We’ll answer the most obvious question right off the bat: no, clothing is not optional. Directly across from Blue Ridge Parkway milepost 417 marks the trailhead for Skinny Dip Falls. Follow the Mountains-to-Sea trail less than a mile until you reach a swimming hole and then… well, jump on in. Catch some rays on the boulders that edge these rushing waters, but be careful of slippery wet rocks. Fitt Tip: this swimming hole tends to get crowded by mid-day, so get there earlier for a little more room to splash around.

On your way back from the Sliding Rock, stop by for a quickie waterfall just two miles down the road. Looking Glass Falls is right off of US 276 and is one of the few accessible roadside waterfalls in North Carolina. Pull off the side of the road and enjoy the view from an overlook or take the steps down for a close-up. This waterfall is family friendly, wheelchair accessible and open all year-round. The waterfall gets its name from the Looking Glass Rock, about a six-mile hike away from the falls, whose appearance resembles that of a mirror during winter months when its frozen surface glistens in the sun.

Just a short walk from the parking lot off of DuPont Rd. in DuPont State Forest is the only waterfall area considered safe for swimming in this forest. The wide cascades of Hooker Falls drop into a pool of cool water for the perfect treat on a hot summer’s day. Look closely and you might see some figures hiding behind the rushing water… don’t worry — it’s not a figment of your imagination. There’s actually room in between the rock and falls for you to climb in and tune everything else out, if only for a moment.

Triple Falls, named appropriately for its three distinct cascades, is one mile farther down the trail from Hooker Falls. Make your way over to the flat surface of a distinct rock at the base of the falls for an adventurous picnic spot. Though, be careful not to slip in on your way over, as swimming is strictly prohibited due to the strong currents. Triple Falls is also where scenes from The Hunger Games and The Last of the Mohicans were filmed, so bask in the cascades as you take in a piece of Hollywood history.

Continue hiking past Triple Falls and you’ll reach High Falls, the park’s highest waterfall (in case the name didn’t give it away). The 120-foot cascades are hard to miss as they rush down a slab of granite, changing constantly depending on rainfall and season. Carefully hop your way across stones to a large level rock at the foot of the main waterfall, but be prepared for some spray… and an awesome photo op. This spot is great all year-round — enjoy the cool waters during summer and spectacular ice formations during winter.

Start this 3.5-mile hike from Gorges State Park and end up at Turtleback Falls (similarly shaped to a turtle’s shell — we North Carolinians are straight shooters…). These 20-foot falls drop into a swimming hole only suggested for strong swimmers. Similar to Sliding Rock, the smooth dome shape of these falls creates a natural slide, but because of its higher drop and disorderly waters, kids usually stay away from this attraction. To help you climb up to the top of the falls—even if just for the view—is a rope that leads you up the slippery rock wall. Just be mindful: what goes up must come down, and if you opt out of sliding, you’ll have to use the rope and hit reverse.

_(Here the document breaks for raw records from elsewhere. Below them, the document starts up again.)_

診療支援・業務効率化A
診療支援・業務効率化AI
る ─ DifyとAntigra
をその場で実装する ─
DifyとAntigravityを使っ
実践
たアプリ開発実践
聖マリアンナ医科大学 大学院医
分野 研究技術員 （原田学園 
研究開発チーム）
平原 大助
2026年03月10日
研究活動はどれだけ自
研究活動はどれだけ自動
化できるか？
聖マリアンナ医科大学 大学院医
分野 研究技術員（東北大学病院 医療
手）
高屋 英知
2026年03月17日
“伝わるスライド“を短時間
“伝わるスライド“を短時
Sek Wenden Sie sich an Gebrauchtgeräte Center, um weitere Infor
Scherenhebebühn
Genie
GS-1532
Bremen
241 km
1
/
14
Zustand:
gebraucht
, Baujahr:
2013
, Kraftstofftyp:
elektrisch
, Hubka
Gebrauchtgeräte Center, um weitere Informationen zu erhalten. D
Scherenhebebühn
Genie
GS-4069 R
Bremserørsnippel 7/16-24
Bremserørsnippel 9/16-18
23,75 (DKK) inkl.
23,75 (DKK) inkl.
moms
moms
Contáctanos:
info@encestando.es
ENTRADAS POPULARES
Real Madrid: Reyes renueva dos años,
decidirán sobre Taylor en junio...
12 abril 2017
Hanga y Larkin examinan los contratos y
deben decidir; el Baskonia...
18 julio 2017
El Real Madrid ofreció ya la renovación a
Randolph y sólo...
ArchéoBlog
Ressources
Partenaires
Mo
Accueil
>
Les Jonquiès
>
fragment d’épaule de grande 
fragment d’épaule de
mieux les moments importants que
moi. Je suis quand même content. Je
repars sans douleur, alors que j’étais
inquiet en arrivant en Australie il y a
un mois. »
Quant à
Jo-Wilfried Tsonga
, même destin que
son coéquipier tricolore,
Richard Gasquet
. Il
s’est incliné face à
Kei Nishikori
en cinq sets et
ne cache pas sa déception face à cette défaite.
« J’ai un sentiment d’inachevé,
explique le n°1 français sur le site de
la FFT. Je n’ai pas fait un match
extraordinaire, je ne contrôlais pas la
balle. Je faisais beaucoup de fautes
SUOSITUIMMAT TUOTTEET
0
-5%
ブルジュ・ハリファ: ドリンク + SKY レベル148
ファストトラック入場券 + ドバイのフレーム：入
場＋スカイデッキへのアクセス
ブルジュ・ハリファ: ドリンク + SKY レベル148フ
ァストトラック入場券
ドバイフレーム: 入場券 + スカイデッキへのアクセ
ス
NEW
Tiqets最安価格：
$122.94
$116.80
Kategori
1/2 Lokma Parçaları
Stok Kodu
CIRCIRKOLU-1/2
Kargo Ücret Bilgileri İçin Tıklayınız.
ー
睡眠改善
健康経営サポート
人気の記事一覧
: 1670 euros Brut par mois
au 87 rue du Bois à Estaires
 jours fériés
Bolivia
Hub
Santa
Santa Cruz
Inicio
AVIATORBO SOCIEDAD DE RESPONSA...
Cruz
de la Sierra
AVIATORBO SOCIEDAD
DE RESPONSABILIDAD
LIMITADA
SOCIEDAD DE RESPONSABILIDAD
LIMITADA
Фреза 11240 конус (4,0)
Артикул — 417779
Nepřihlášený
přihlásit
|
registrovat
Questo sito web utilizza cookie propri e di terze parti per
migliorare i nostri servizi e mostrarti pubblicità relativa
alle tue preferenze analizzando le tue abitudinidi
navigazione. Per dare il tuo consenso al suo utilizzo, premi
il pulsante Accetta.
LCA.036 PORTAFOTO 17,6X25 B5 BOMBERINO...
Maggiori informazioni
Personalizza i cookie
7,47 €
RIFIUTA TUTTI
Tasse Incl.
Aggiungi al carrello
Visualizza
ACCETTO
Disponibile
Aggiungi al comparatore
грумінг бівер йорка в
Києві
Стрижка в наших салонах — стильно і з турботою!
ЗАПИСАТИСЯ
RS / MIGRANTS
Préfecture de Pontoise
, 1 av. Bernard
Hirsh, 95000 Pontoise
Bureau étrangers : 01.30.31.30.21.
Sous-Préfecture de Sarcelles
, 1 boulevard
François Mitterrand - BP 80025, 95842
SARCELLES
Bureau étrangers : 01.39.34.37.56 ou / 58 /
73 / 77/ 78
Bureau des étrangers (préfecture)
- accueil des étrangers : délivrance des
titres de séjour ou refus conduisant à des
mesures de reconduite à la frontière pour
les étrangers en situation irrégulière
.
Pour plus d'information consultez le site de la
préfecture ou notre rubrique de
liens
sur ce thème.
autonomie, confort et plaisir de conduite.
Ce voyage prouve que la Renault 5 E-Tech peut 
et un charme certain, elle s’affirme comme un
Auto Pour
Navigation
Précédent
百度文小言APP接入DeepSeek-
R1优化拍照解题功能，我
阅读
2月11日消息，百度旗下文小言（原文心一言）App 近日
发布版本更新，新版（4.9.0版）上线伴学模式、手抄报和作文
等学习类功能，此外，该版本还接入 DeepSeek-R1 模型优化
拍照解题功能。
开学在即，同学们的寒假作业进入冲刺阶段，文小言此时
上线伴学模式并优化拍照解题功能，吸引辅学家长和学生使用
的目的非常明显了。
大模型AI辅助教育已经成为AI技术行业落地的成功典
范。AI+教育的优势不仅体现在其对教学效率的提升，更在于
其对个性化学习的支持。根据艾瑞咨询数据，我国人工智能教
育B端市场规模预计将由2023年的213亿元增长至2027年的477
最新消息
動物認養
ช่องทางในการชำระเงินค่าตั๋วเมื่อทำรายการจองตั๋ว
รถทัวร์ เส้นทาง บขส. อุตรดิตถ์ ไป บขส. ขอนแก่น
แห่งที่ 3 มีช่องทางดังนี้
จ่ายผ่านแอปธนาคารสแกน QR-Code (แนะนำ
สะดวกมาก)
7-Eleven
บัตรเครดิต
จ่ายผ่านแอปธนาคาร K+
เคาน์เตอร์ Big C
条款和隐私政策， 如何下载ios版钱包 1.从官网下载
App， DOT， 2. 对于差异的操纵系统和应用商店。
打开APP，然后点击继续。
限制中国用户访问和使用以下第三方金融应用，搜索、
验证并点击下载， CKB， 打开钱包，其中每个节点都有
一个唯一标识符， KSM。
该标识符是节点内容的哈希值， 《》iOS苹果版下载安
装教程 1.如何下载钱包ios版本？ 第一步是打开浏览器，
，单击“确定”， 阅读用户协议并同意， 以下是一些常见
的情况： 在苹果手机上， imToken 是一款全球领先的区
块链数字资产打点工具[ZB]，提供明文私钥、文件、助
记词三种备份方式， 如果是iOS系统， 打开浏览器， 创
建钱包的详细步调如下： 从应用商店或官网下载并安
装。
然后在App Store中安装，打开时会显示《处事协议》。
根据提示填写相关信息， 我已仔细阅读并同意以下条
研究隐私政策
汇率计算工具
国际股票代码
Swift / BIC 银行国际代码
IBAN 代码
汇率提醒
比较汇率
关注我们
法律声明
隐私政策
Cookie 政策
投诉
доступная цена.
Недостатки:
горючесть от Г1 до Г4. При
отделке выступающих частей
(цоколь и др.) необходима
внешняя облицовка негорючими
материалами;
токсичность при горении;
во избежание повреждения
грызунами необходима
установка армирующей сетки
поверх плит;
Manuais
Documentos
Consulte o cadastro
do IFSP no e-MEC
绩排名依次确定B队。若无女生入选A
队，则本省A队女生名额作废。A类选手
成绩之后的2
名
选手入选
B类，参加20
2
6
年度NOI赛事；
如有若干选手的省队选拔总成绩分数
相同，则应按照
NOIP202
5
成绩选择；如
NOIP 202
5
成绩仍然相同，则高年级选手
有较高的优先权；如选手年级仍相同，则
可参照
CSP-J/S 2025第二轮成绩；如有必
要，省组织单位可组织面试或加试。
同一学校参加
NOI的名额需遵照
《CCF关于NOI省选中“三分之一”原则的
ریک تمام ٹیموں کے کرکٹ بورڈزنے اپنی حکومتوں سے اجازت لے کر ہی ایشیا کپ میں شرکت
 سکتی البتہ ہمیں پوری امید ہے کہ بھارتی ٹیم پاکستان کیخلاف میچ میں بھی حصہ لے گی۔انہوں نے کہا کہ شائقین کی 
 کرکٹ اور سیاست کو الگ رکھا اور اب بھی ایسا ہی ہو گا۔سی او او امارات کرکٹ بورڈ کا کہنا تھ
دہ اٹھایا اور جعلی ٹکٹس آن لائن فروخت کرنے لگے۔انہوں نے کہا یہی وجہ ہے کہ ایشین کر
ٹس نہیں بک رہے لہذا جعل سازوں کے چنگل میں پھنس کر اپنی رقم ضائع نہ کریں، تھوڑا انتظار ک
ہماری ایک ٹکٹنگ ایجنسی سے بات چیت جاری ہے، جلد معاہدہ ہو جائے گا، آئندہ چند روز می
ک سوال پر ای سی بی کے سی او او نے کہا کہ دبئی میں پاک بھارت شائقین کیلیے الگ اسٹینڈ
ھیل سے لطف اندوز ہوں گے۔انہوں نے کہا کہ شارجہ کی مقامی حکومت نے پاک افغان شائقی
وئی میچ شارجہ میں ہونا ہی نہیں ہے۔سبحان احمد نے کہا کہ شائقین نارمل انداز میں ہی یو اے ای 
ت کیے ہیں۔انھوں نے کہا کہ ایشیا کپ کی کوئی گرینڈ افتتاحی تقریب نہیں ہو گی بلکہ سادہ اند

If the name is suggestive, and by now we think we can safely say that it is, then you can imagine the beautiful sight that’s in store for those who visit Rainbow Falls. Less than half a mile downstream from Turtleback Falls lies this magnificent multi-view 150-foot waterfall. By multi-view, we mean you can observe these cascades from top, bottom, and front. As the water comes crashing down, it creates mist which then reflects light into the form of rainbows (cue the music). Major wow factor, majorly worth it.

Standing even taller than High Falls in DuPont State Forest, Whitewater Falls is the highest waterfall east of the Rockies. It’s so tall, in fact, that it’s split into Upper Falls and Lower Falls. The Lower Falls traverse the South Carolina border and are accessed from a separate location. The 1.7-mile hike to the Upper Falls can be challenging going downhill, but there’s a short walk to a viewing area for easy access. Fitt Tip: the fee is $2 per person; however, it is possible to access for free if you’re willing to hike additional miles.